Schriftelijke opdracht »
Neem de samenvatting over sociologie hieronder volledig en woord voor woord over.

Tekstfragment »
+++++

Samenvatting
Sociologie
Hoofdstuk 1 wat is sociologie
Sociologie kunnen we omschrijven als het systematisch onderzoek van de menselijke samenleving. De
kern van deze discipline bestaat uit een geheel eigen gezichtspunt dat we de sociologische visie of het
sociologisch perspectief noemen. Het helpt ons om in het gedrag van bepaalde mensen algemene
patronen te ontdekken.
Er bestaan twee verschijnselen die erbij kunnen helpen om de wereld vanuit een sociologisch perspectief
te leren zien:
1. Een bestaan in de marges van de samenleving
Hoe groter de marginaliteit van een individu, hoe beter hij of zij vaak in staat is om het
sociologisch perspectief te hanteren.
2. Het doormaken van een sociale crisis
De perioden waarin de samenleving veel verandering ondergaat of in een crisis verkeert, kunnen
ons uit ons evenwicht brengen en ons tot het aannemen van de sociologische visie bewegen.

+++++

Getoonde gegevens »
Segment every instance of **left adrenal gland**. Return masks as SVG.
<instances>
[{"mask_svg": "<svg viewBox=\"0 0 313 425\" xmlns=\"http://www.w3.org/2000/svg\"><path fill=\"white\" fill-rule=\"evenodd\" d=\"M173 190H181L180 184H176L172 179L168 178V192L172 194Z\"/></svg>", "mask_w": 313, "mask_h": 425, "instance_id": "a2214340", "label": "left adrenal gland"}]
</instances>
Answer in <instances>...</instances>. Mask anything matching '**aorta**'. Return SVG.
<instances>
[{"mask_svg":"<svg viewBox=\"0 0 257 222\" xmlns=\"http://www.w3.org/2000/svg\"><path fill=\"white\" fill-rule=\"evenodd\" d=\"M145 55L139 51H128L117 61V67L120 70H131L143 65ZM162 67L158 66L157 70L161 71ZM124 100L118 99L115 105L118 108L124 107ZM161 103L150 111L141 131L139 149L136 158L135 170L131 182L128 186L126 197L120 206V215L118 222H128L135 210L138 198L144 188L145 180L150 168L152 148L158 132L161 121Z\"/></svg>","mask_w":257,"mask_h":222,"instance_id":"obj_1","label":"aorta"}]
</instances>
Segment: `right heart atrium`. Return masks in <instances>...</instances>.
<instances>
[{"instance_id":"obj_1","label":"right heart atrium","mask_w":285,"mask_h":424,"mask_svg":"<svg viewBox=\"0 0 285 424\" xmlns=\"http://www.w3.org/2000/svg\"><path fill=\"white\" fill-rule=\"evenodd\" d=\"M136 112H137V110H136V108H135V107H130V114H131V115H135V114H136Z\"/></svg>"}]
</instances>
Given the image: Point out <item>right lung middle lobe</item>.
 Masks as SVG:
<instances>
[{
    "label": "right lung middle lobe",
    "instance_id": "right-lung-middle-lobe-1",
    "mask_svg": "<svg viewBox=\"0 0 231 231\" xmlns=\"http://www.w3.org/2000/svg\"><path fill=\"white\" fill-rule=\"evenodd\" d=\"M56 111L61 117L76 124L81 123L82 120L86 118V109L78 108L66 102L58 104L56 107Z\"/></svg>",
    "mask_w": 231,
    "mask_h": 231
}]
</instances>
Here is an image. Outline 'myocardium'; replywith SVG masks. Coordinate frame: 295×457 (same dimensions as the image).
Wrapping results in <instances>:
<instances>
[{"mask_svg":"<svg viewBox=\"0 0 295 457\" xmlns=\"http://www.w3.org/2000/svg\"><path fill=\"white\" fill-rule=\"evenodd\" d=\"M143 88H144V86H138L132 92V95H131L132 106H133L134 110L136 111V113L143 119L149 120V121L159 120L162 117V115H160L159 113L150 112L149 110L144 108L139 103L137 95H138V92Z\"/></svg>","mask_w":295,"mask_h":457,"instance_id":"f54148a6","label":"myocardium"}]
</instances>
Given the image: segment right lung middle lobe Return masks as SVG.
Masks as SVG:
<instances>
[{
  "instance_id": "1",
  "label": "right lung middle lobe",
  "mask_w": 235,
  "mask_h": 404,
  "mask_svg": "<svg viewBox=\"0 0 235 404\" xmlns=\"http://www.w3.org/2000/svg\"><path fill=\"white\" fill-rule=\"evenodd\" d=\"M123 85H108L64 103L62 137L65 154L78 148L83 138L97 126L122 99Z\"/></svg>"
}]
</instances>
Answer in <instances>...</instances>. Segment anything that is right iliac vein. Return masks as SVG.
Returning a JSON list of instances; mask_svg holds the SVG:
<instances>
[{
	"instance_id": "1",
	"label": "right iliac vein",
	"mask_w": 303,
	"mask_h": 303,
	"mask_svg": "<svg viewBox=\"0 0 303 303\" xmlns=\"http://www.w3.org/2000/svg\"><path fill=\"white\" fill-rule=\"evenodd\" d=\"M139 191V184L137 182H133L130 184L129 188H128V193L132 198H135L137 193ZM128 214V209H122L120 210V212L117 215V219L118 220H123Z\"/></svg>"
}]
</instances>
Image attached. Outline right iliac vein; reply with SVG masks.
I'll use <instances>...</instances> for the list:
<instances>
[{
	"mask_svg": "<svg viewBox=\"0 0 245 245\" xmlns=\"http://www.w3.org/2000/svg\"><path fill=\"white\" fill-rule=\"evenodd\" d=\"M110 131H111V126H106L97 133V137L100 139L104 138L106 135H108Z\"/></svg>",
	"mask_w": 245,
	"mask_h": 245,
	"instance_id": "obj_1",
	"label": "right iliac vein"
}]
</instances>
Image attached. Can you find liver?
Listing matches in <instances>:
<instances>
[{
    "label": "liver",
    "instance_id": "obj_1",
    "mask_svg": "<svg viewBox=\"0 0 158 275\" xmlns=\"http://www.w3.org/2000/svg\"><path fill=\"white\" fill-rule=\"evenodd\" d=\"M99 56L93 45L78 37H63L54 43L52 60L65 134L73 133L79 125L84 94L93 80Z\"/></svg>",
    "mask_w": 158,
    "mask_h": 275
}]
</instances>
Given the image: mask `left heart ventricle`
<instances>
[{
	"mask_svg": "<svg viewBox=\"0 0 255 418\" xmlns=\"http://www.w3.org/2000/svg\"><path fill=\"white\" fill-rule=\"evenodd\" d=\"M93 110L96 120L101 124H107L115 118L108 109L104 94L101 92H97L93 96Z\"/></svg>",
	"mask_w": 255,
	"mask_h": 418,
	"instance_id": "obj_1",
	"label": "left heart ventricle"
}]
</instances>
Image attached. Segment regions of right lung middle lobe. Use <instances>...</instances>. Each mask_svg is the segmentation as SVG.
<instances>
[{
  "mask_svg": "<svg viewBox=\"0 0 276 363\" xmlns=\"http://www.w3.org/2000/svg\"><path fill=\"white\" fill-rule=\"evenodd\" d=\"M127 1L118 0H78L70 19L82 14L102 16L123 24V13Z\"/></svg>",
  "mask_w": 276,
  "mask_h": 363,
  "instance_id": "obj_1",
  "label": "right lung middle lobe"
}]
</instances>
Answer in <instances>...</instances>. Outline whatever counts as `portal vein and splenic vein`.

+++++

Juist antwoord »
Samenvatting
Sociologie
Hoofdstuk 1 wat is sociologie
Sociologie kunnen we omschrijven als het systematisch onderzoek van de menselijke samenleving. De
kern van deze discipline bestaat uit een geheel eigen gezichtspunt dat we de sociologische visie of het
sociologisch perspectief noemen. Het helpt ons om in het gedrag van bepaalde mensen algemene
patronen te ontdekken.
Er bestaan twee verschijnselen die erbij kunnen helpen om de wereld vanuit een sociologisch perspectief
te leren zien:
1. Een bestaan in de marges van de samenleving
Hoe groter de marginaliteit van een individu, hoe beter hij of zij vaak in staat is om het
sociologisch perspectief te hanteren.
2. Het doormaken van een sociale crisis
De perioden waarin de samenleving veel verandering ondergaat of in een crisis verkeert, kunnen
ons uit ons evenwicht brengen en ons tot het aannemen van de sociologische visie bewegen.